▶ _Aufgabe 1_: Fassen Sie den Absatz im Quellauszug, der mit „Folgendes habe ich schon durch probiert“ beginnt, als knappe Stichpunktliste zusammen. Die wesentlichen Angaben sollen dabei erhalten bleiben.
▶ _Aufgabe 2_: Worauf führt Hellraiser2045 im Quellauszug das Problem zurück?

▶ _Quellauszug_:
# # # # #

# Arbeitsspeicher Problem 16GB nur 7,9GB verwendbar



## bobflix (6. September 2018)

Hallo,

ich habe zwei DDR4 Ram Riegel mit je 8GB also insgesamt 16GB. Windows erkennt leider nur 7,9GB und ich bekomm es nicht hin, dass mehr verwendbar sind.
Mein PC Setup:
MB: B350 Gaming Pro Carbon (MS-7800)
CPU: AMD Ryzen7 1800x
GPU: 2x Radeon RX580

Folgendes habe ich schon durch probiert... Live-Linux erkennt auch nur etwas über 8GB.. Windows 10 x64 Pro neuinstalliert .. BIOS auf default Einstellungen. Der Task Manager zeigt 16GB an, System zeigt 16,0 GB (7,95GB verwendbar), CPU-Z Screens anbei.. ich weis leider nicht mehr weiter. Jemand eine Idee was ich an Einstellungen verändern sollte... DDR4 ist auf A2 und B2 dual channel



Hier hat jemand ein ähnliches Problem... http://extreme.pcgameshardware.de/m...-problem-16gb-aber-nur-7-96gb-verwendbar.html aber ein Hardware defekt von der CPU würde ich derzeit eher ausschließen.


----------



## DOcean (6. September 2018)

schon mal alle Riegel einzeln durchprobiert?

Was steht im Handbuch vom MB, wird diese Größe/Kombi unterstützt?

btw
*Das BIOS erkennt auch nur 8GB, daher muss das zuerst stimmen vorher geht nix in Win/Linux!*


----------



## bastian123f (6. September 2018)

Bei mir hats mal mit nem CMOS Reset geklappt.


----------



## micha34 (6. September 2018)

Evtl Die Riegel noch mal neu stecken (Kontaktfehler).


----------



## drstoecker (6. September 2018)

Steck mal die Riegel neu rein, Ggf die anderen beiden slots. Und Flash mal unbedingt das neuste bios auf dein Board!


----------



## Hellraiser2045 (6. September 2018)

Das Bild vom Ressourcenmonitor zeigt doch an, dass 16GB erkennt wurden.
Das Problem liegt an der Reservierung für Hardware. (grauer Balken)

EDIT: Laut google könnte ein BIOS Update(wenn höchste Version bereits drauf, nochmal drüber flashn) helfen, CMOS reset durchführen oder Hardware defekt.

# # # # #

▶ _Bereitgestellte Daten_:
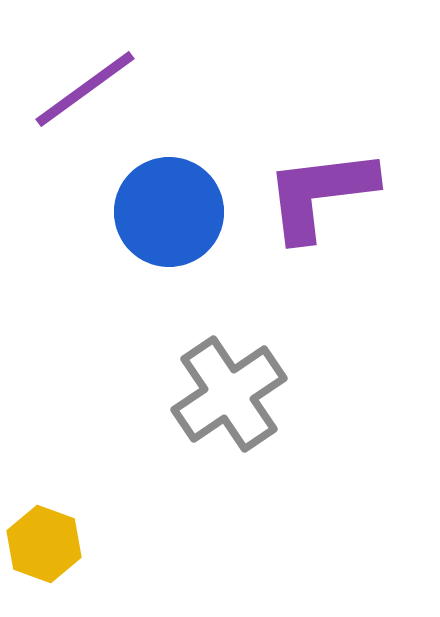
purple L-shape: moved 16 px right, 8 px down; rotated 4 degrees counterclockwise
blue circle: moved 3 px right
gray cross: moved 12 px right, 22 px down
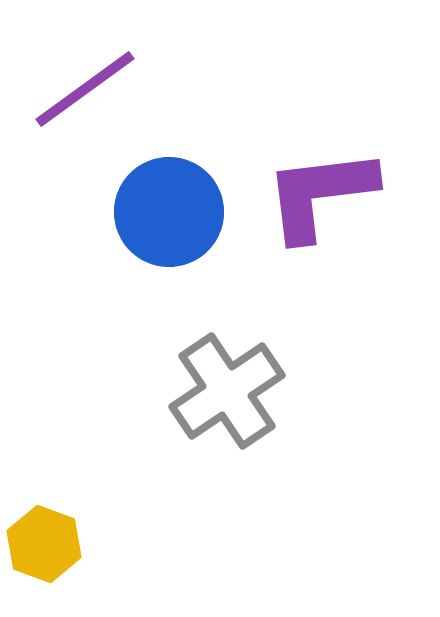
gray cross: moved 2 px left, 3 px up
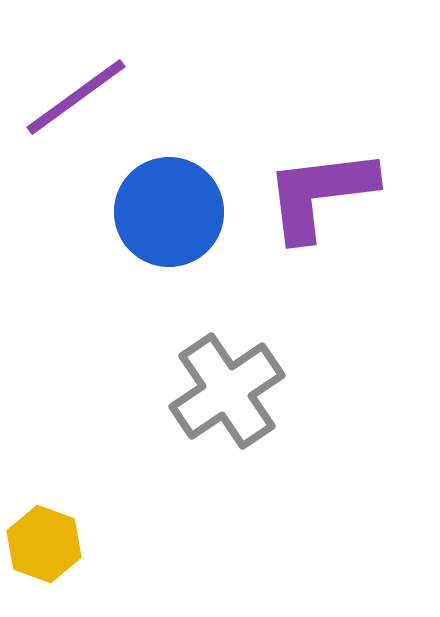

# # # # #

▶ _Ergebnis 1_:
- Live-Linux erkennt ebenfalls nur etwas über 8 GB.
- Windows 10 x64 Pro wurde neu installiert.
- Das BIOS wurde auf die Standardeinstellungen gesetzt.
- Der Task-Manager zeigt 16 GB an, die Systemanzeige 16,0 GB (7,95 GB verwendbar).
- CPU-Z-Aufnahmen sind beigefügt.
- Es wird nach Einstellungen gefragt, die geändert werden sollten.
- Die DDR4-Riegel stecken in A2 und B2 (Dual Channel).

▶ _Ergebnis 2_: Auf die Reservierung für Hardware (grauer Balken).